_原文_.

===============

6月から12月まで、詩・短歌・俳句などを用いてその日の出来事にコメントしている。

知識の幅とブリッジのかけ方は、読んでいて本当に参考になる。

 

気に入った文章は、上に書き写して、その感覚を自分のものにしようとしている。

 

その中でも、特に秀逸だと思う日をピックアップして、紹介したいと思う。

 

7月15日から

 

ーー以下抜粋

 

「退任」のお心

 

モミジの上に載せれば、透き通った露も赤く染まって見える。〈紅葉に置けば紅の露〉という。多くの人がその言葉に思い当たるのは、誰かの悲しみに触れたときだろう。

 

津波や豪雨の被災者に会えば、濁流の色に心は染まる。むごいテロ事件の報に接すれば、炎の色に心は染まる。人の痛みが自分の痛みとなり、しばらく癒えることはない。優しい心であればあるほど、そうだろう。悲しみとは伝染するものである。

 

人の悲しみに接し、共に悲しみ、慰めることを公務にされてきた方である。82歳になられて、お疲れでないはずがない。

 

天皇陛下が生前に「退任」する意向を持たれているという。公務を減らしてまで天皇位にとどまるつもりはない、と。公務を何よりも重んずる強い使命感に発したお考えだろう。政府は、皇室典範の改定なども視野に、必要な準備を進めていると聞く。

皇后陛下に。初夏の思いを詠まれたお歌がある。

===============

_元データ_.
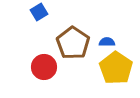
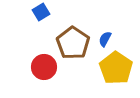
blue square: moved 2 px right
blue semicircle: moved 2 px left, 3 px up; rotated 63 degrees counterclockwise
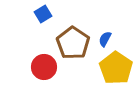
blue square: moved 2 px right, 2 px down
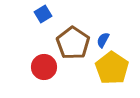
blue semicircle: moved 2 px left, 1 px down
yellow pentagon: moved 4 px left
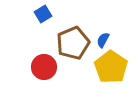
brown pentagon: rotated 16 degrees clockwise
yellow pentagon: moved 1 px left, 1 px up
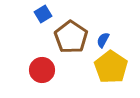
brown pentagon: moved 2 px left, 6 px up; rotated 16 degrees counterclockwise
red circle: moved 2 px left, 3 px down
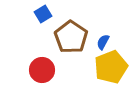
blue semicircle: moved 2 px down
yellow pentagon: rotated 16 degrees clockwise
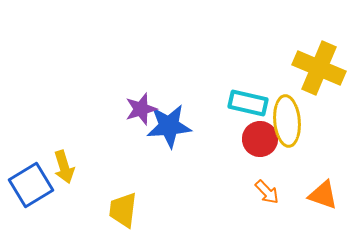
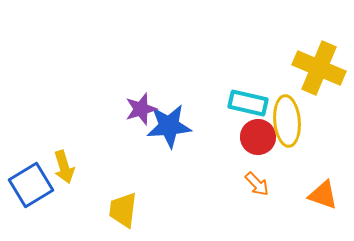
red circle: moved 2 px left, 2 px up
orange arrow: moved 10 px left, 8 px up
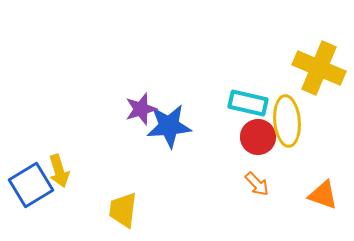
yellow arrow: moved 5 px left, 4 px down
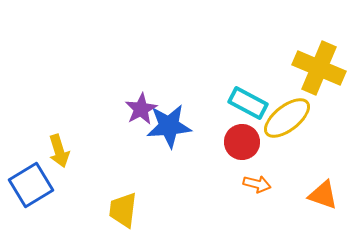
cyan rectangle: rotated 15 degrees clockwise
purple star: rotated 12 degrees counterclockwise
yellow ellipse: moved 3 px up; rotated 57 degrees clockwise
red circle: moved 16 px left, 5 px down
yellow arrow: moved 20 px up
orange arrow: rotated 32 degrees counterclockwise
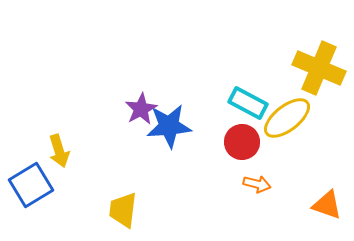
orange triangle: moved 4 px right, 10 px down
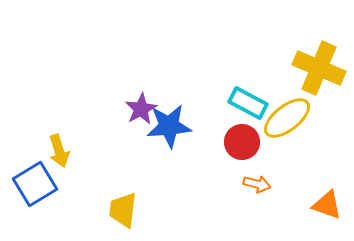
blue square: moved 4 px right, 1 px up
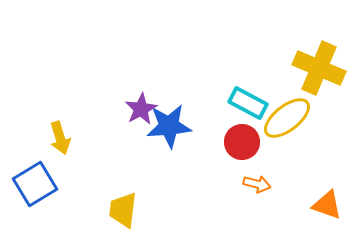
yellow arrow: moved 1 px right, 13 px up
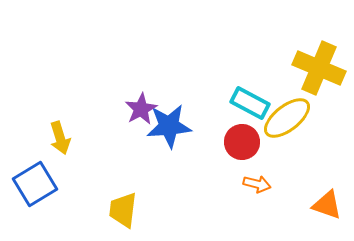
cyan rectangle: moved 2 px right
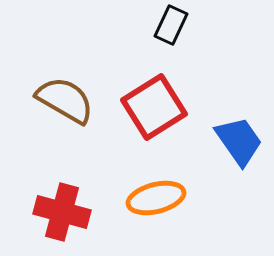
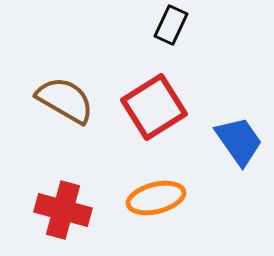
red cross: moved 1 px right, 2 px up
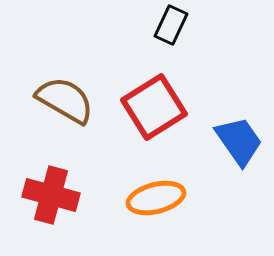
red cross: moved 12 px left, 15 px up
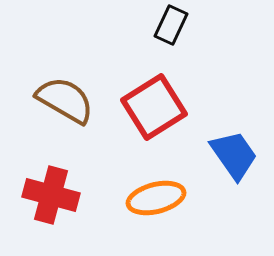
blue trapezoid: moved 5 px left, 14 px down
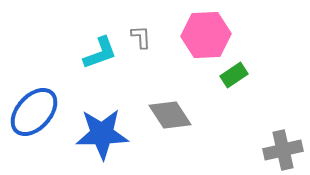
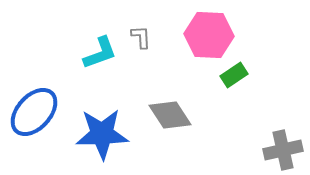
pink hexagon: moved 3 px right; rotated 6 degrees clockwise
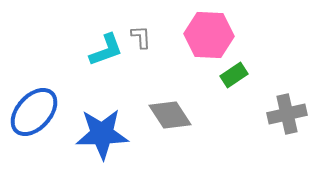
cyan L-shape: moved 6 px right, 3 px up
gray cross: moved 4 px right, 36 px up
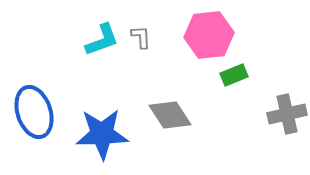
pink hexagon: rotated 9 degrees counterclockwise
cyan L-shape: moved 4 px left, 10 px up
green rectangle: rotated 12 degrees clockwise
blue ellipse: rotated 60 degrees counterclockwise
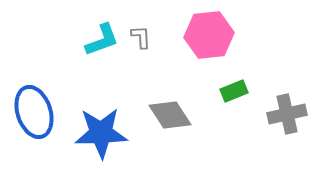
green rectangle: moved 16 px down
blue star: moved 1 px left, 1 px up
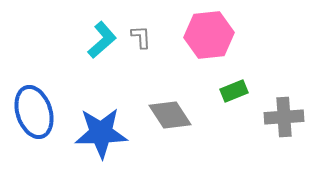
cyan L-shape: rotated 21 degrees counterclockwise
gray cross: moved 3 px left, 3 px down; rotated 9 degrees clockwise
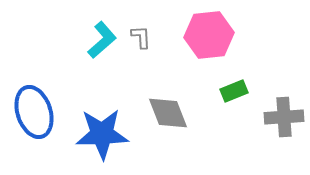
gray diamond: moved 2 px left, 2 px up; rotated 12 degrees clockwise
blue star: moved 1 px right, 1 px down
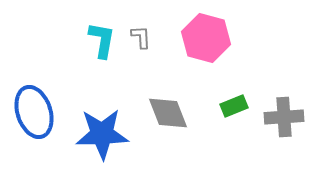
pink hexagon: moved 3 px left, 3 px down; rotated 21 degrees clockwise
cyan L-shape: rotated 39 degrees counterclockwise
green rectangle: moved 15 px down
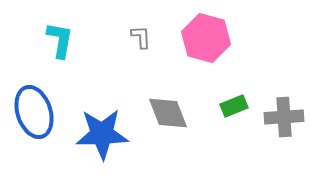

===============

天皇陛下の「退任」の意向を扱った文章を、最後の文の次から書き継いでください。

_解答_.
〈我ら若く子らの幼く浜名湖の水辺に蛍追ひし思ほゆ〉

濁流や炎の色ではなく、蛍や若葉やモミジの色に、お二人でゆっくり染まる時間を差し上げたいと、心から思う。

 

ーーーーーーー

 

津波や豪雨の被災者に会えば、濁流の色に心は染まる。むごいテロ事件の報に接すれば、炎の色に心は染まる。

 

この一文は自分が書けるようになるとは想像できないほどに美しい。

 

そして、

人の悲しみに接し、共に悲しみ、慰めることを公務にされてきた方である。82歳になられて、お疲れでないはずがない。

天皇陛下が生前に「退任」する意向を持たれているという。

最後まで誰の話なのかは書かず、次の文章の主語で”天皇陛下が”とするところに技術の高さを感じる。

 

このような文章を毎日書き続けるために、相当な知識とネタを日々蓄積し続けているのだろう。

 

見習わなければ。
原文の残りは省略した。